The regulator said that the American Deposit Receipts listed by the three telcos have a total market value of less than 20 billion yuan or $3.07 billion, which is equivalent to 2.2 per cent of the total equity of the companies.
 
“Even if delisted, the direct impact on the companies’ development and market operation is quite limited,” it said.
 
There was a 4.5 per cent decline in China Mobile’s shares in Hong Kong on Monday which was its lowest price since July 2007. On the other hand, drops of 5.6 per cent and 3.4 per cent were also experienced by the shares of China Telecom and China Unicom respectively compared to a 0.8 per cent fall in the benchmark Hang Seng Index.
 
They had not received any delisting notification from the NYSE, the three companies have said.
 
The delisting decision matched expectations, said Citic Securities analysts in a research note. “The three firms on average only have 1.5% of their shares listed in the U.S. and the rest in Hong Kong, have ample liquidity, and haven’t done any fundraising in the U.S. for 20 years. Having shares listed in the U.S. will only pose more risk for them.”
 
In recent weeks, there has been a toughening of its hard-line stance against China by the administration of the outgoing US president Donald Trump.
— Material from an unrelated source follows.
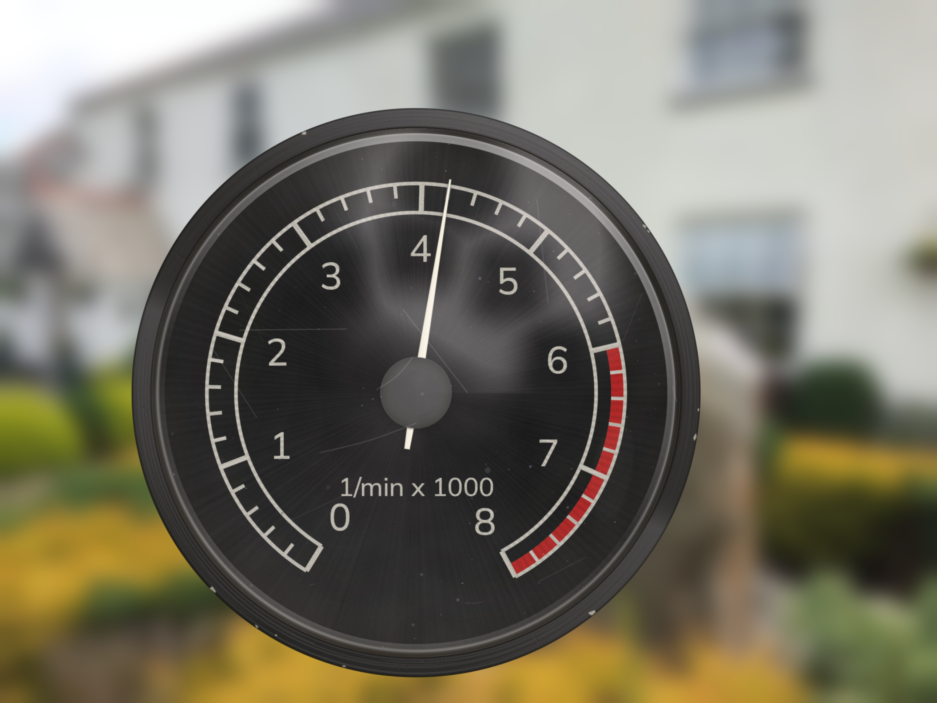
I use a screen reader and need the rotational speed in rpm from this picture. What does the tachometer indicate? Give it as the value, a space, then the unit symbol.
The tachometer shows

Dozens of Chinese companies were added to a trade blacklist in December by the US Commerce Department over allegations that China used those companies to gain access to civilian technology and use them for military purposes.
 
It would take “necessary measures” to safeguard the interests of Chinese companies, China’s commerce ministry said on Sunday.
 
“In recent years it’s been quite normal to see Chinese firms delist in the U.S. or have secondary listings in Hong Kong,” Citic analysts wrote on Monday. “With the delisting, the three telcos will get a chance to have their shares re-evaluated and reduce financial disclosure cost.”